In general, data bias can be addressed by looking at the information and understanding how an algorithm can be used and in what context and matching between the characteristics of that context and the information you want to label.
This is not easy because it is something that data scientists must learn through experience, which is acquired through working with accurate data that can be applied to problems in study centers. To avoid bias in data handling, machine learning professionals must deal with these three aspects until they gain the necessary experience. Usually, only bias in models and mathematics are taught in universities, not in those within the data itself.
Callousness in Dating
One of the objectives behind data management that must be considered today is to achieve automation in decision-making based on models that gather this data. However, many of the companies that apply these models are not robustly building them, and they carry implicit errors that harm their clients. Data-driven decisions enable automation in decision making but also facilitate large-scale bias.

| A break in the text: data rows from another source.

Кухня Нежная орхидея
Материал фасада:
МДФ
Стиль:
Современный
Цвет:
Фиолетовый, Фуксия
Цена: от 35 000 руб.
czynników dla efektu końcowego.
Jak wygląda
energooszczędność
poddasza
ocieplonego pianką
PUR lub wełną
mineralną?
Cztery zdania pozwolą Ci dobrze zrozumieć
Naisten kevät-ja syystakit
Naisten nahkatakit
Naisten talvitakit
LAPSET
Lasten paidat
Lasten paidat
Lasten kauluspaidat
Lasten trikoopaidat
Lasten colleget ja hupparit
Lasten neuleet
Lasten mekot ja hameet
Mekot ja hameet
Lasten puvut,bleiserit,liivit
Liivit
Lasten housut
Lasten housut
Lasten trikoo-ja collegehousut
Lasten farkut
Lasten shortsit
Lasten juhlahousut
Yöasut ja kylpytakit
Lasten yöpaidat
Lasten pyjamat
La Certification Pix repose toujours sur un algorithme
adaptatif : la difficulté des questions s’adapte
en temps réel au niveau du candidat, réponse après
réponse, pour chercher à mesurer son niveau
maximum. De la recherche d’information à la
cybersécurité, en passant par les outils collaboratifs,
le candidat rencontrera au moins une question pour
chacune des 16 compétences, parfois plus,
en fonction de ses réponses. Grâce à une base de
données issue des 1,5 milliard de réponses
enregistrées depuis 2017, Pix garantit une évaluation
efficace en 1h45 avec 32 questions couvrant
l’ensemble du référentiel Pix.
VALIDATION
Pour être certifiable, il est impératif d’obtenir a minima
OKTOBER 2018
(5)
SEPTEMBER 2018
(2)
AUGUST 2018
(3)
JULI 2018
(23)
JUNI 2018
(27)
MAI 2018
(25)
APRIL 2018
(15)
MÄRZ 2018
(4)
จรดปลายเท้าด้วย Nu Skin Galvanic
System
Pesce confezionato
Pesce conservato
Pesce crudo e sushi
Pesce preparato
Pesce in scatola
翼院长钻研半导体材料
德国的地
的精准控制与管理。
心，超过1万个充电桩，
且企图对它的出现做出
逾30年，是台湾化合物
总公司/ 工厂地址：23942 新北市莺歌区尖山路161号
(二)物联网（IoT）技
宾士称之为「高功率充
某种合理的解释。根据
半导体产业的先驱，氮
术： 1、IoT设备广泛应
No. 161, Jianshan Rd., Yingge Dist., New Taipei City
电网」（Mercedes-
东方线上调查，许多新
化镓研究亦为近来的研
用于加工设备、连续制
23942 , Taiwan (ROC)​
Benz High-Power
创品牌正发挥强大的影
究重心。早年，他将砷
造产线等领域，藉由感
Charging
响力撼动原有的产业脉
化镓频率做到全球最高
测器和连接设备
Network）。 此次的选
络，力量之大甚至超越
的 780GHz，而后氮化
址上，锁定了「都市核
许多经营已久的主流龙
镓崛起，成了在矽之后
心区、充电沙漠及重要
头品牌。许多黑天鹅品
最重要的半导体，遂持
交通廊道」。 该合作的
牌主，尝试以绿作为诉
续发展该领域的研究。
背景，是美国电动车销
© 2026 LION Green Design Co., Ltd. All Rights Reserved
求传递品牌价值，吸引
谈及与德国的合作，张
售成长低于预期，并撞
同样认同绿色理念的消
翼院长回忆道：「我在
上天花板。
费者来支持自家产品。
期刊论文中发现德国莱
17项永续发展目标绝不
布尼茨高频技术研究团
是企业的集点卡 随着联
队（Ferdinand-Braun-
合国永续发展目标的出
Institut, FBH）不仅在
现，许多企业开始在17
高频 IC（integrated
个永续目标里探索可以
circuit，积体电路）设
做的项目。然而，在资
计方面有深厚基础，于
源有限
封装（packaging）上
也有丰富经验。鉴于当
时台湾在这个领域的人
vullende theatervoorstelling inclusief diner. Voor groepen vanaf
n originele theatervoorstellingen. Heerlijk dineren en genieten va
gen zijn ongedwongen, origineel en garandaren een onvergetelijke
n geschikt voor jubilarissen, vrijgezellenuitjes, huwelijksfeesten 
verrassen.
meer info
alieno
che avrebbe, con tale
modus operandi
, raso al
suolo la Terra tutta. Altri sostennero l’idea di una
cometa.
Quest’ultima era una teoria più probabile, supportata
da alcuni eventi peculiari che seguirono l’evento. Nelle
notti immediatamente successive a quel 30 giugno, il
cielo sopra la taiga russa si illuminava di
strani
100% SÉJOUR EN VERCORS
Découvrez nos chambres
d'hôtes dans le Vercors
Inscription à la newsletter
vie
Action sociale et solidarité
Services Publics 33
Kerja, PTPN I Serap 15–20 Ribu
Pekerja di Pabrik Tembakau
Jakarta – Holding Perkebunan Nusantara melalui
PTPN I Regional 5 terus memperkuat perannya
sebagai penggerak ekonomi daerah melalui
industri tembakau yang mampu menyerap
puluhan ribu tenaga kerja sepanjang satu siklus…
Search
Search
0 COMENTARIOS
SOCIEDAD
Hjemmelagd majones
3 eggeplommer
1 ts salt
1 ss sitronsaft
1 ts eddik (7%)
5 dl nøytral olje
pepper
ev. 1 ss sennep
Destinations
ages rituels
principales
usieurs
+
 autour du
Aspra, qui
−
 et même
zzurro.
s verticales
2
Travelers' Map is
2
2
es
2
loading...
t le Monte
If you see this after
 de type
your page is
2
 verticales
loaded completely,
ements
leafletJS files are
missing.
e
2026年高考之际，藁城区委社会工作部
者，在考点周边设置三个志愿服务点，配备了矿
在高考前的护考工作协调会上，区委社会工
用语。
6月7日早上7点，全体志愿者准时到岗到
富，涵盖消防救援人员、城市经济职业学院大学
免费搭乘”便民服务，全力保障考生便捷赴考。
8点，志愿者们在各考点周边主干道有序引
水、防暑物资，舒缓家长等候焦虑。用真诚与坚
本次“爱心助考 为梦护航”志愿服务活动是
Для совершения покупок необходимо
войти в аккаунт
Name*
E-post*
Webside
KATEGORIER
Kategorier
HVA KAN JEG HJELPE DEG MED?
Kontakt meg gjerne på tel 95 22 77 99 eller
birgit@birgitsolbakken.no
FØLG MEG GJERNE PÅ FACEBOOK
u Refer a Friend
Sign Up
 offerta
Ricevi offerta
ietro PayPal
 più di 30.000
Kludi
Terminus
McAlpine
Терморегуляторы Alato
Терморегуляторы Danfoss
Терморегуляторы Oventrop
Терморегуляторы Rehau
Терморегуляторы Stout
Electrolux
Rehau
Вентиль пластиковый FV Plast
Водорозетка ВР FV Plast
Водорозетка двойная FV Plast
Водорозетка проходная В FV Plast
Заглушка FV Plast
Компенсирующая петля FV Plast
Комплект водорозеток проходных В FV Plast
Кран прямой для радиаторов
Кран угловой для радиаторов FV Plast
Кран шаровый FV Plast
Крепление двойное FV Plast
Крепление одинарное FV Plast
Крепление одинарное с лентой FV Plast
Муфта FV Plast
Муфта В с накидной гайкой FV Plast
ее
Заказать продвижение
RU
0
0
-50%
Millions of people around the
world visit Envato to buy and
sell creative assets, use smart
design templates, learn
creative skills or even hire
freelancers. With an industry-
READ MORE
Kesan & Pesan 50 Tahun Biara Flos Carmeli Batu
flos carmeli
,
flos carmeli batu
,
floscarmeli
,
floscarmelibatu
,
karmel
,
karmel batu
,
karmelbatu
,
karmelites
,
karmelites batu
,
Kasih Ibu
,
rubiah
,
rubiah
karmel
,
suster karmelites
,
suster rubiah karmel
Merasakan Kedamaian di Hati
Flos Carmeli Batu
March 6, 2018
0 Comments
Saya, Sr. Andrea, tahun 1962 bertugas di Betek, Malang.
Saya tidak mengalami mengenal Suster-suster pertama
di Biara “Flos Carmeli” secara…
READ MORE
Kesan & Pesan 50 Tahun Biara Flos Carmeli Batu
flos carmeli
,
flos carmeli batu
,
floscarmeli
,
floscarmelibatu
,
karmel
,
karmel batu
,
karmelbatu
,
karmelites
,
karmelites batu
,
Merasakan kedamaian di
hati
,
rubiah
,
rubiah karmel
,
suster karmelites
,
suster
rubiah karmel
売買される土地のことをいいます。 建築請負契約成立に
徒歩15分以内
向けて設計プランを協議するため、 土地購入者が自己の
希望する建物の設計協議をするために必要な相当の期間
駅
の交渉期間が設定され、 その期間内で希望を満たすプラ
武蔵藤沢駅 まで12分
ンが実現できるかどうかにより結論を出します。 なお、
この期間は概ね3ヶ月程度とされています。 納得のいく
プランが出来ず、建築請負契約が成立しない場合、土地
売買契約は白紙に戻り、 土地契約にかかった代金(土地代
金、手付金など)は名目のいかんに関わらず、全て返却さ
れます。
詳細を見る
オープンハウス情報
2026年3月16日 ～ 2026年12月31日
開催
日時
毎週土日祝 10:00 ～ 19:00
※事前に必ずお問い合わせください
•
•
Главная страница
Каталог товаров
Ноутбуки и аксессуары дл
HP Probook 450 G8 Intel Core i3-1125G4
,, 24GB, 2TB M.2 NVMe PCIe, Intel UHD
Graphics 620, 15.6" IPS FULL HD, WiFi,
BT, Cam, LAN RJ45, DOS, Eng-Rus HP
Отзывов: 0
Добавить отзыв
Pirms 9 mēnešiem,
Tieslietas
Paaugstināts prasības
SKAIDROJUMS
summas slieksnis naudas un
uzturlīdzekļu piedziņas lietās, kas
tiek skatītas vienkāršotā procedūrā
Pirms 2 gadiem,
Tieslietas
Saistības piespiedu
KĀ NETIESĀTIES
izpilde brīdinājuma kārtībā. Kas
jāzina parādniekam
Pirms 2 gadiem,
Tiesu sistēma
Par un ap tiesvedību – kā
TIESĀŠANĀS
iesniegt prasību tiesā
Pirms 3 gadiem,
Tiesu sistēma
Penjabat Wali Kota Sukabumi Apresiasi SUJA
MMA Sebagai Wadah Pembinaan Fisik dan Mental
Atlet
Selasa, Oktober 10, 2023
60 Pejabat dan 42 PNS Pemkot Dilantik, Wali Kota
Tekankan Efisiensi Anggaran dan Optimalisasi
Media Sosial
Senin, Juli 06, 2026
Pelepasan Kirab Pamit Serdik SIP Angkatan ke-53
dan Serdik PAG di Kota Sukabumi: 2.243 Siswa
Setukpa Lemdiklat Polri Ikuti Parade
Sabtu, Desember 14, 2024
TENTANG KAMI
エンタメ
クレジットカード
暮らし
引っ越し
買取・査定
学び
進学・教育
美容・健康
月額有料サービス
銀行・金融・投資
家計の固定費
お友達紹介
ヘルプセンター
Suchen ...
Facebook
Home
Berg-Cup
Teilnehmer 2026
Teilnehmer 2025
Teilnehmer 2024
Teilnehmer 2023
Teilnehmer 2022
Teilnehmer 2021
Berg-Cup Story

For example, COVID-19 has increased, in one way or another, economic disparities in the world, so the data has changed, and many businesses have not yet assimilated the impact that these changes may have on their data models and how to use them in decision-making processes.
Insensitive leaders stubbornly continue to take model results into account because “the model said so,” without considering how data and circumstances have changed for customer groups and adjusting the use of the said model in strategy. Of the business.
When a situation of a client with biases in data is analyzed in a cruel or disinterested way, the result is the development of much more biased models for the future. For example, certain groups are more likely to default in the financial sector due to their education or type of work. When they are not correctly categorized due to insensitivity, carelessness, or data bias, entire groups of people are being pigeonholed as more likely to have committed fraud.